People exercise for a variety of reasons. Some do it to lose weight, prevent disease or just to feel better. Most people to not consider that exercise, and movement in general, is key in brain development, cognition, function and learning. Todd Hargrove, a physical therapist, sees this connection every day in his practice.
In the modern world we tend to value “higher” mental functions like reasoning and language over “lower” functions like motor control and body awareness. And therefore kids spend less time in recess, adults spend more time in office chairs looking at computers, and our mental lives become more virtual and abstract as opposed to concrete and embodied. So it is good to remember that our capacity to think and feel is supported in large part by the neural hardware and software that creates our ability to move and perceive. By developing one we develop the other. It’s all connected.

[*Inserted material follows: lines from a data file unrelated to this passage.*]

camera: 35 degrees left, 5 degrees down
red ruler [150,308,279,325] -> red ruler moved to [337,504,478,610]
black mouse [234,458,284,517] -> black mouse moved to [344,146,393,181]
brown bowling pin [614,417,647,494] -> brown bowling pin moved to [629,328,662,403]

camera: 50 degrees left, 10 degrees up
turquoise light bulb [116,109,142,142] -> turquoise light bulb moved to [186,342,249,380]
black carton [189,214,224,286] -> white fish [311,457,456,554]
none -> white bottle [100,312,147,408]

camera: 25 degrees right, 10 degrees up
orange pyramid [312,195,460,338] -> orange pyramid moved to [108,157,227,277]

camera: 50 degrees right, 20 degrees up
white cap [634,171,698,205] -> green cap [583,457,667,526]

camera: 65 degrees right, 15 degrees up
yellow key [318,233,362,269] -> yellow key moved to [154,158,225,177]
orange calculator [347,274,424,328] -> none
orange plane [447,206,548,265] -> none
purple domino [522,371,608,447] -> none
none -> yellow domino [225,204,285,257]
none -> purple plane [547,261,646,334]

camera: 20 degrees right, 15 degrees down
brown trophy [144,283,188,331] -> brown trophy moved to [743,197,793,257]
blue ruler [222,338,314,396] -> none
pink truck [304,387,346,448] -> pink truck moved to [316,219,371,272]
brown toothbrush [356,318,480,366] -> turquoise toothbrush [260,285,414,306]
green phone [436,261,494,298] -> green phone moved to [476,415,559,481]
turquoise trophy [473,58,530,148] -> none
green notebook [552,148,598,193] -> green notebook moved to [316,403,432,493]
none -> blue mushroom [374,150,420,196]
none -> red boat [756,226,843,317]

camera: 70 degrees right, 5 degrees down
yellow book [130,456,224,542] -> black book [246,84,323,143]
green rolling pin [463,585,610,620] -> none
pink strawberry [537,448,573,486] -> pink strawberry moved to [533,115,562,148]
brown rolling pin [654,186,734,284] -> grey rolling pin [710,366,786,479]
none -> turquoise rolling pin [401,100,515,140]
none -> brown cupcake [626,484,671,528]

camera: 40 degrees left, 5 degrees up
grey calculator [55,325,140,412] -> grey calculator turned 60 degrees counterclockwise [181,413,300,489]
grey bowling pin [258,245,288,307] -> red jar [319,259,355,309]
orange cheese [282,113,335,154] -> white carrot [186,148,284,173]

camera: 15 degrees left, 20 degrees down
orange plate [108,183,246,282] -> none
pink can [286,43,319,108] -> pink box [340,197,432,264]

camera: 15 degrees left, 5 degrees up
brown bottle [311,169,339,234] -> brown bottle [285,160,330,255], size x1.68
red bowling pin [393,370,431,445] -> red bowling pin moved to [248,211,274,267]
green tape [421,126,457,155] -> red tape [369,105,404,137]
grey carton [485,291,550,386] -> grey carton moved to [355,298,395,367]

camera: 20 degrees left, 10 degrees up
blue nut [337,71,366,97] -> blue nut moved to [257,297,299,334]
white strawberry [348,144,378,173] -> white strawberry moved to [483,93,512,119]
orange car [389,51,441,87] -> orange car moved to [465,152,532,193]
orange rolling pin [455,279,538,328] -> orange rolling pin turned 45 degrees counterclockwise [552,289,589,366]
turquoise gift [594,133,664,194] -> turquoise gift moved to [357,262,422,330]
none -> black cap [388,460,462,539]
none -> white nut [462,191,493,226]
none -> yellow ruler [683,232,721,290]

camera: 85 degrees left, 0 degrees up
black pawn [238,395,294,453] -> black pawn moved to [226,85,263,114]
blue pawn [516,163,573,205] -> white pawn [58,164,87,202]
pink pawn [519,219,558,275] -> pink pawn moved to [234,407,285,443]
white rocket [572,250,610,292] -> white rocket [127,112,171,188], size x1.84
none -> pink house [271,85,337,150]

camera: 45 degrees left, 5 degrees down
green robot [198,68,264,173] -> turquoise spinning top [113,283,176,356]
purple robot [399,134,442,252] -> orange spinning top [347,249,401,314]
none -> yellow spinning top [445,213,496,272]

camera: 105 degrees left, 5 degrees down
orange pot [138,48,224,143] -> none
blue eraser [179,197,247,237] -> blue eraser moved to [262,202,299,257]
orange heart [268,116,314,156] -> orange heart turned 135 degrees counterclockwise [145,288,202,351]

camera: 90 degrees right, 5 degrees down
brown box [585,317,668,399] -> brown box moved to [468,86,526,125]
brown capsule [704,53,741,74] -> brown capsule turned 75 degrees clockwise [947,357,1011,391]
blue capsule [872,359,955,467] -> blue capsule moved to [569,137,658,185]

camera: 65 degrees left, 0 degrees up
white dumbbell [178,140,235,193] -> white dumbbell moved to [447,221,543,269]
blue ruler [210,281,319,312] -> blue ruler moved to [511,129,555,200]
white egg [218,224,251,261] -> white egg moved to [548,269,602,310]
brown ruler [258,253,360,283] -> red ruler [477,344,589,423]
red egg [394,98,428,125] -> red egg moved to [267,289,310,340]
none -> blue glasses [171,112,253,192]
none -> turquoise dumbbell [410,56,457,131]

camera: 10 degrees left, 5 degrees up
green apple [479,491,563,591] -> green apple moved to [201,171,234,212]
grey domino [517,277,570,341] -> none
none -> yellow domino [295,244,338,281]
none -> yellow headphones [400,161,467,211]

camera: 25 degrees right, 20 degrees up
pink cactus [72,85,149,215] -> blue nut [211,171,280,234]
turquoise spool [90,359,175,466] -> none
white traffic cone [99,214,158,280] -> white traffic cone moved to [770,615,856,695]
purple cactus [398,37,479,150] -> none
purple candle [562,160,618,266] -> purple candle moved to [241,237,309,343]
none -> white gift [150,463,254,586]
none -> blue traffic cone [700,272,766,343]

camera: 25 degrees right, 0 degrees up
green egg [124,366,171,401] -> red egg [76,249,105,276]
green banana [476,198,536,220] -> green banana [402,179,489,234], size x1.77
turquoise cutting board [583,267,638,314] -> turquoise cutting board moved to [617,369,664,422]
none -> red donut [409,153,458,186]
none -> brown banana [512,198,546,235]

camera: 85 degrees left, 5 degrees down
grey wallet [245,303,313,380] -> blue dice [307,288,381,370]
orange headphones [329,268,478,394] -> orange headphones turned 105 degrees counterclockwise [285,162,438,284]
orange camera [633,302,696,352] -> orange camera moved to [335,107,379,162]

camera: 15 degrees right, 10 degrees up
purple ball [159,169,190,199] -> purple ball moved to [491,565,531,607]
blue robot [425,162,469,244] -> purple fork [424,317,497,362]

Exercise and movement is shown to benefit the brain before it ever benefits the body, providing oxygen and glucose needed to grow new brain cells, increasing dendritic branching needed for memory storage and recall and balancing neurotransmitters and chemicals needed for proper and enhanced function. Many neuroscientific studies have shown that learning and development are directly correlated to movement.
The brain and body’s movement and learning systems are interdependent and interactive. For example, motor development provides the framework that the brain uses for sequencing the patterns needed for academic concepts. The body’s vestibular system controls balance and spatial awareness and facilitates a student’s ability to place words and letters on a page.
Movement skills are great for working adults who are looking to reduce their stress, balance their mood, improve their mental performance, ability to adapt, plan and organize–and for older adults who are looking to improve their memory, improve their social skills and behavior and stave off brain related diseases.
So if you want to help your head, get off your butt! John Ratey MD recommends a balance between aerobic activity and skilled activity. Aerobic activities include walking, swimming, jogging and sports like soccer. Skilled activities include rock climbing, yoga, tai chi, karate, pilates, dancing and fencing.